**WORK INSTRUCTIONS:** State the number of lines with "apply" in the listing, leaving out everything else.

**MATERIAL PROVIDED:**
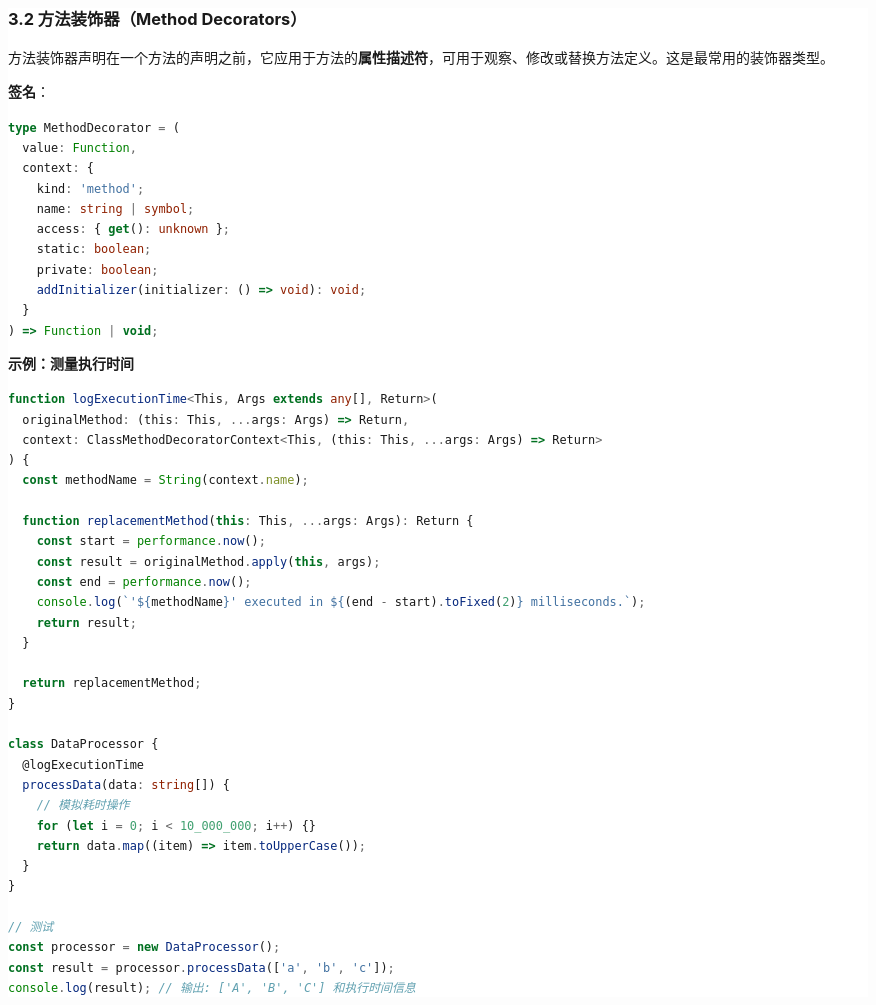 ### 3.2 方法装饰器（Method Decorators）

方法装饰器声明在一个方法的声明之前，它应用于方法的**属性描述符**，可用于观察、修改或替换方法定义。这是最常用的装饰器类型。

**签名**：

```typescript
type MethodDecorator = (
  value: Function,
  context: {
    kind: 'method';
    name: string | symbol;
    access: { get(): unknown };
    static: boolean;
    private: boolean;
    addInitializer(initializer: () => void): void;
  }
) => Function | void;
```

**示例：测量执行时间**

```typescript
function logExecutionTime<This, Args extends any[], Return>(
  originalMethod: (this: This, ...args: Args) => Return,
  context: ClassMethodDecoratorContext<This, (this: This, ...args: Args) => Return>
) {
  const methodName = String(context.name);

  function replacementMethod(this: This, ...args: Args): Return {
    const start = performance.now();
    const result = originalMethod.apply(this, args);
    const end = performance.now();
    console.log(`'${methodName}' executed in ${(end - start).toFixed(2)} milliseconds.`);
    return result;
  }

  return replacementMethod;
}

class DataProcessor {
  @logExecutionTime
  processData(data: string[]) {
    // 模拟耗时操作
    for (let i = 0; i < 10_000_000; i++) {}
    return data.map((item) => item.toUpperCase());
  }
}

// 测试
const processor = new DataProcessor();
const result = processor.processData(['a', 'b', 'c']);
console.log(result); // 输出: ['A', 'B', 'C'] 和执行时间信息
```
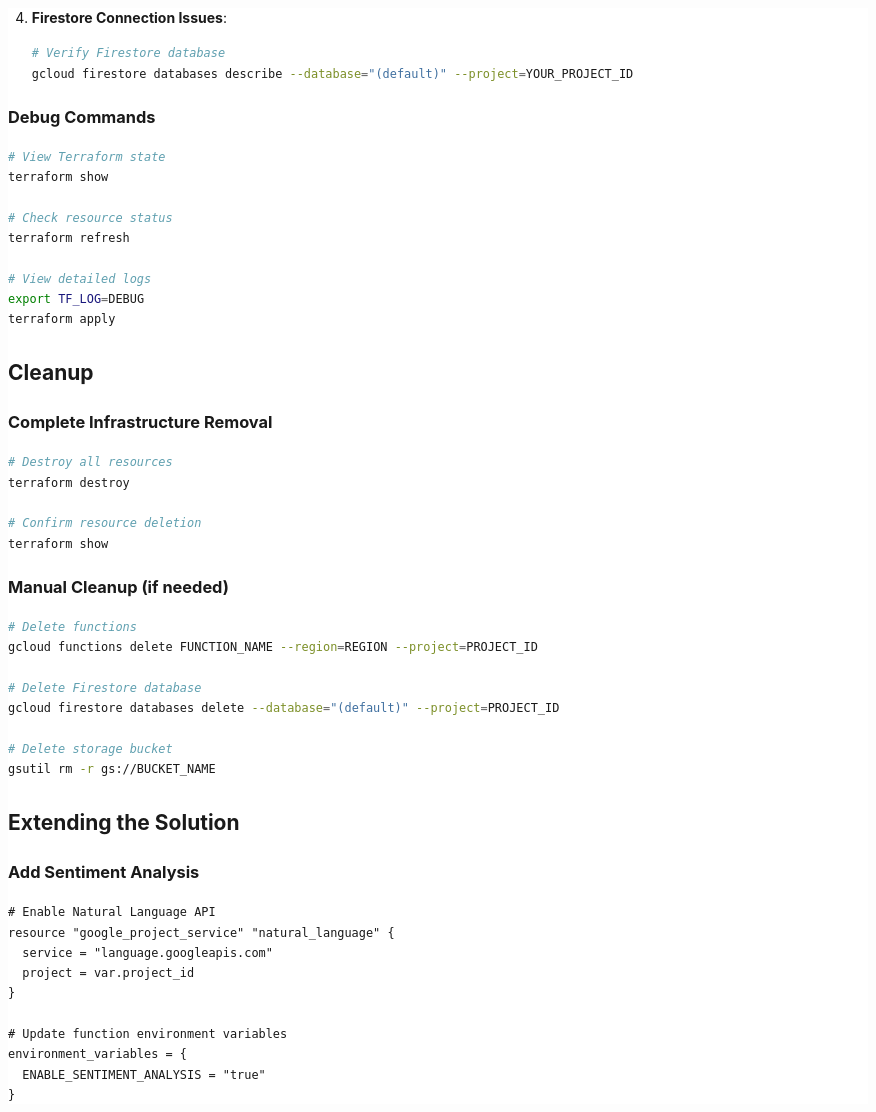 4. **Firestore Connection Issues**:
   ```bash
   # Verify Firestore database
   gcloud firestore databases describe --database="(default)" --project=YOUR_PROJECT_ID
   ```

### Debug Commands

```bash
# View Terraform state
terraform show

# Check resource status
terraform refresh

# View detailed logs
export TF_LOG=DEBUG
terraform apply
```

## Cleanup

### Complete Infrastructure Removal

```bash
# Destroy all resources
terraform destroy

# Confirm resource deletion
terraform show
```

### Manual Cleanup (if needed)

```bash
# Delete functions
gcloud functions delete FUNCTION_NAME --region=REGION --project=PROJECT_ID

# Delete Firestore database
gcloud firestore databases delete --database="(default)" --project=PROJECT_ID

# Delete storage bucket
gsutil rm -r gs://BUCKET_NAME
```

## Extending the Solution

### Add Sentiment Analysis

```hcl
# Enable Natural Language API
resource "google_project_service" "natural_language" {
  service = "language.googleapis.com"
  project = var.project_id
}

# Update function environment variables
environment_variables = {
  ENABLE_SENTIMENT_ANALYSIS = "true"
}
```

**TASK RESULT:** 2